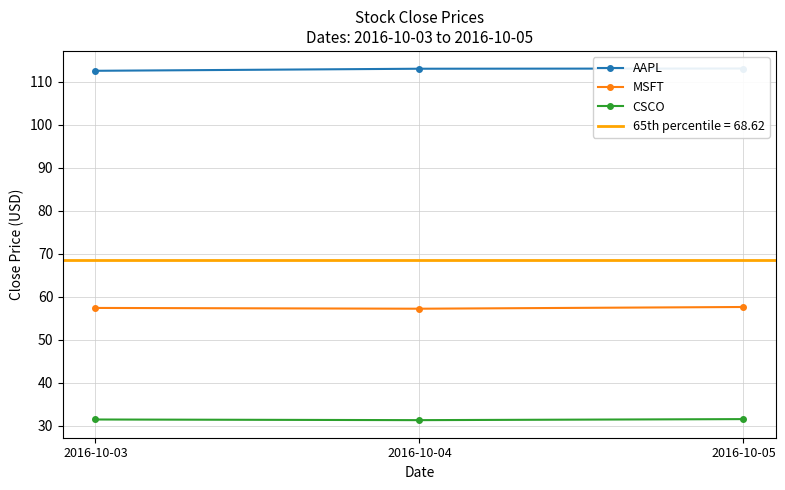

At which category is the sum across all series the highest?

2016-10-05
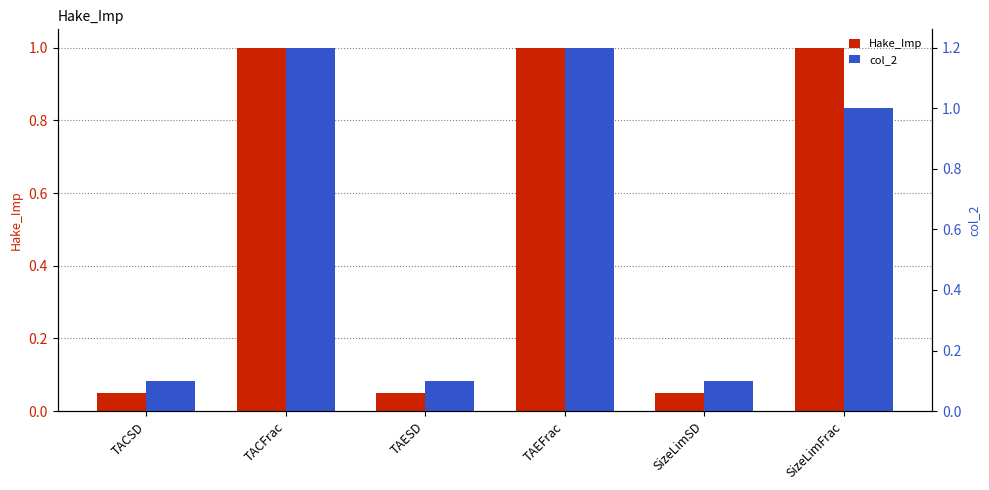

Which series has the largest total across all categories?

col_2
▬▬▬▬▬▬▬▬▬▬
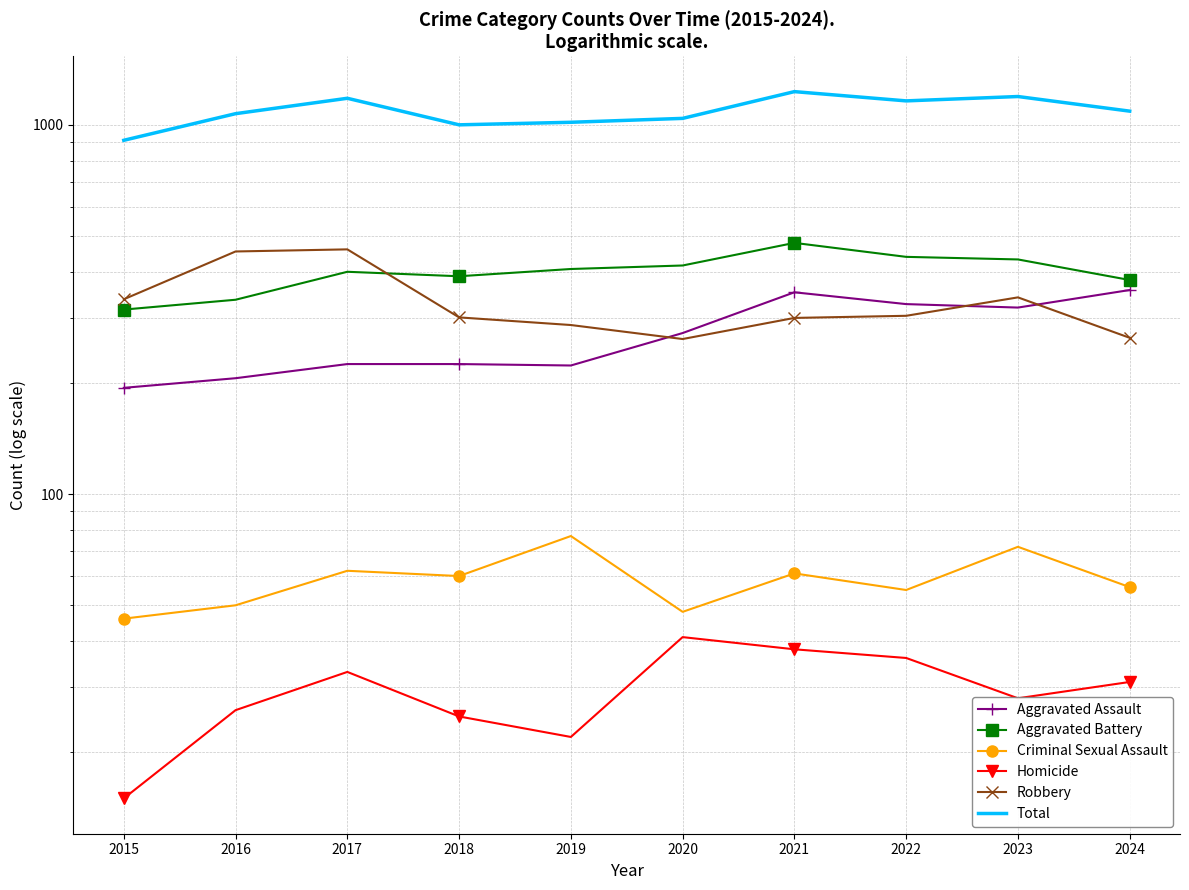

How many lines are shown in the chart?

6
▬▬▬▬▬▬▬▬▬▬
Write out the listing from the line containing "At which category" through the line containing "Which series has", including both of those lines, and leave out any pictures.

EXERCISE ANSWER —
At which category is the sum across all series the highest?

2016-10-05

Which series has the largest total across all categories?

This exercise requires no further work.